Abidjan, nouvelle capitale africaine du taekwondo grâce au Kukkiwon
Abidjan, nouvelle capitale africaine du taekwondo grâce au Kukkiwon
Depuis le début du mois de juillet 2026, la Côte d’Ivoire écrit une page majeure de son histoire sportive. Le Kukkiwon, institution suprême du taekwondo mondial, a choisi Abidjan comme épicentre africain du taekwondo. Une délégation menée par le président du Kukkiwon, Grand Maître Yun Ung Suk, a entamé une mission historique : valider les grades internationaux de centaines de pratiquants ivoiriens et officialiser le rôle d’Abidjan comme hub régional pour seize pays d’Afrique de l’Ouest.
712 maîtres ivoiriens certifiés en une semaine
Entre le 9 et le 14 juillet, 712 maîtres ivoiriens ont passé avec succès leurs examens de régularisation sous l’égide des représentants du Kukkiwon. Parmi eux, 15 candidats ont décroché le prestigieux 7ème dan, tandis que 120 ont obtenu le 6ème dan. Ces certifications, longtemps attendues, sont désormais valables dans plus de deux cents pays. Sans l’aval du Kukkiwon, un diplôme de taekwondo n’a qu’une portée locale. Pour les athlètes ivoiriens, cette reconnaissance ouvre les portes des compétitions internationales et des stages à l’étranger, tout en leur offrant une crédibilité technique inégalée.
Abidjan, nouvelle plaque tournante du taekwondo en Afrique
La mission du Kukkiwon ne se limite pas aux examens. La Côte d’Ivoire a été officiellement désignée comme la porte d’entrée africaine de cette discipline. Abidjan devient ainsi un centre régional incontournable pour le développement du taekwondo dans seize pays d’Afrique de l’Ouest. Ce choix stratégique fait suite à un protocole signé en juin 2025 entre le Kukkiwon et la Fondation SIACADO. Désormais, les pratiquants de la région pourront passer leurs examens à Abidjan, sans avoir à se déplacer en Asie. Les fédérations nationales bénéficieront également d’un accompagnement technique direct de la part du Kukkiwon. Pour le Grand Maître Yun Ung Suk, le niveau technique exceptionnel des Ivoiriens a justifié cette décision.
Un geste diplomatique fort : le vice-président ivoirien honoré
La délégation du Kukkiwon a été reçue par le vice-président de la Côte d’Ivoire, Tiémoko Meyliet Koné, qui a reçu une ceinture noire honorifique 8ème dan en reconnaissance de son engagement pour le développement du sport dans le pays. Le ministre des Sports et du Cadre de vie, Adjé Silas Metch, a réaffirmé la volonté du gouvernement ivoirien de renforcer sa coopération avec la Corée du Sud. En retour, le Grand Maître Yun Ung Suk a été élevé au rang de Commandeur dans l’Ordre du Mérite sportif ivoirien. Une première pour un président du Kukkiwon en visite officielle en Côte d’Ivoire.

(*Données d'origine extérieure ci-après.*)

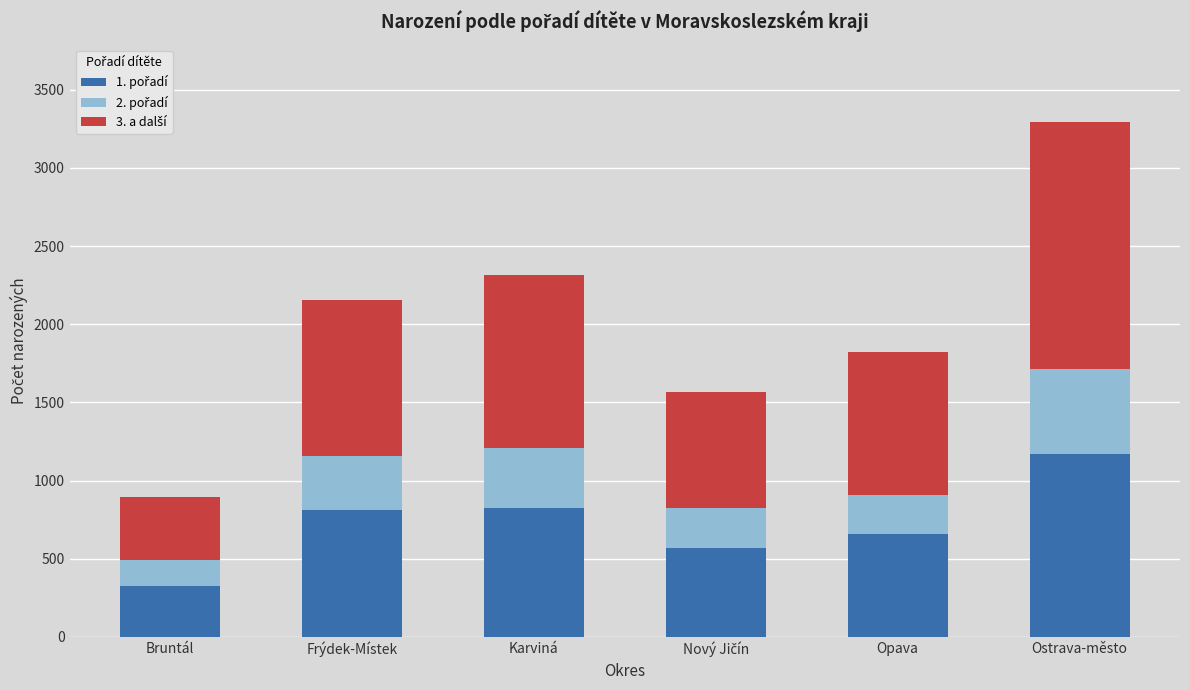

What is the total value across all series at Opava?

1822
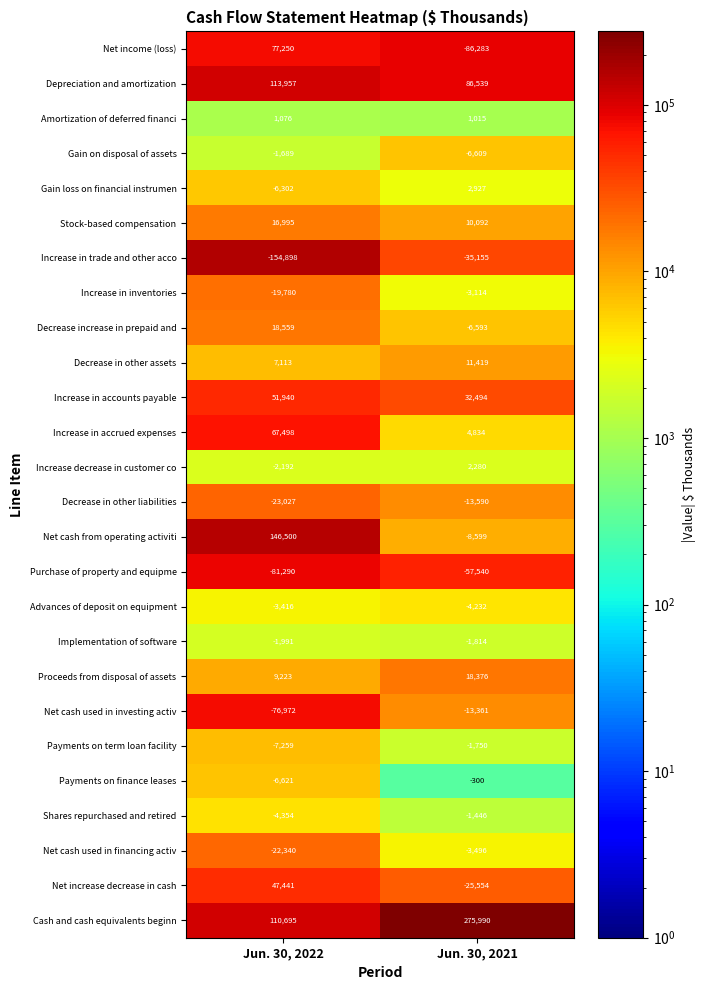

At Jun. 30, 2021, list the series in order from largest to smallest.

Cash and cash equivalents beginn, Depreciation and amortization, Increase in accounts payable, Proceeds from disposal of assets, Decrease in other assets, Stock-based compensation, Increase in accrued expenses, Gain loss on financial instrumen, Increase decrease in customer co, Amortization of deferred financi, Payments on finance leases, Shares repurchased and retired, Payments on term loan facility, Implementation of software, Increase in inventories, Net cash used in financing activ, Advances of deposit on equipment, Decrease increase in prepaid and, Gain on disposal of assets, Net cash from operating activiti, Net cash used in investing activ, Decrease in other liabilities, Net increase decrease in cash, Increase in trade and other acco, Purchase of property and equipme, Net income (loss)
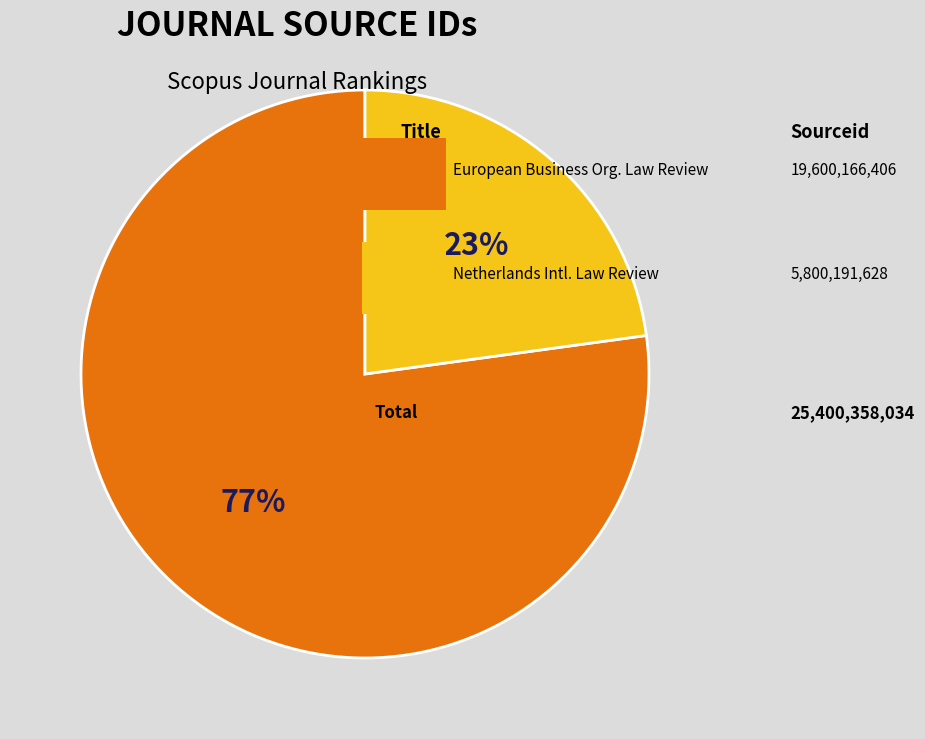

To the nearest percent, what is the difference between the largest and smallest slice percentages?

54%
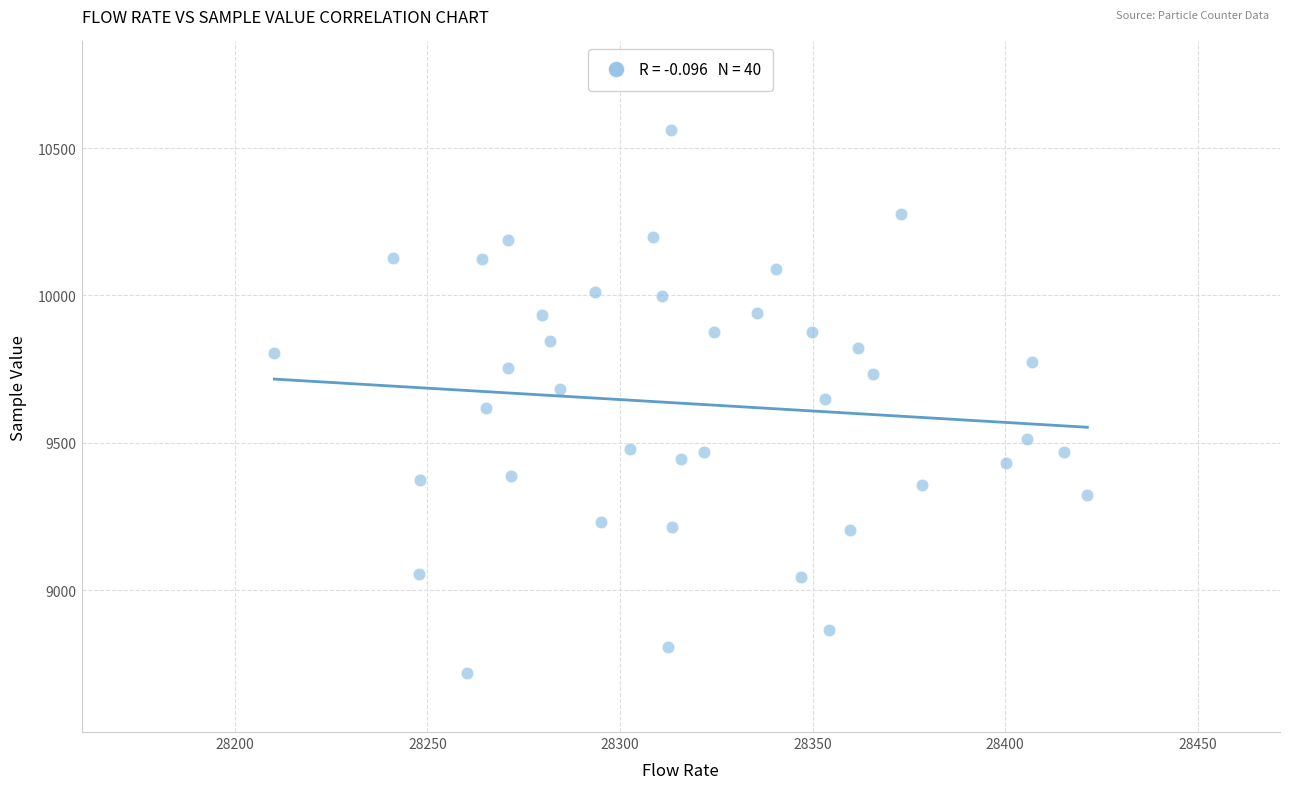

What is the range of Y values (max minus min)?

1844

Le taekwondo ivoirien en pleine ascension
La Côte d’Ivoire compte une communauté de pratiquants de taekwondo en pleine croissance depuis les années 2000. La Fédération Ivoirienne de Taekwondo, reconnue par le ministère des Sports, encadre les compétitions nationales et coordonne les clubs à travers le pays. Cependant, jusqu’à cette mission, les grades délivrés localement n’étaient pas toujours reconnus au niveau international. Le protocole de juin 2025 avait jeté les bases de ce partenariat ambitieux, faisant d’Abidjan un centre de formation et de certification pour les nations voisines : Burkina Faso, Mali, Sénégal, Ghana, Togo, Bénin, Niger, et bien d’autres. La mission actuelle concrétise cette vision.
Un modèle inspirant pour d’autres disciplines sportives
Cette initiative rappelle d’autres collaborations bilatérales en matière de sport, comme celles observées entre la France et le Maroc. Cependant, dans ce cas précis, c’est la Côte d’Ivoire qui s’impose comme un acteur clé pour une fédération internationale. Pour les autorités ivoiriennes, l’enjeu est double : faire d’Abidjan un hub sportif régional, attirant ainsi des événements, des stages et des compétitions, tout en renforçant l’attractivité du pays au sein d’une sous-région africaine très concurrentielle.
La mission du Kukkiwon s’achève mi-juillet. Les pratiquants ivoiriens ayant passé leurs examens recevront leurs certificats officiels dans les semaines à venir. Pour la Fédération Ivoirienne de Taekwondo, le travail ne fait que commencer : structurer l’accompagnement des autres pays de la zone et maintenir le niveau technique qui a su convaincre Séoul.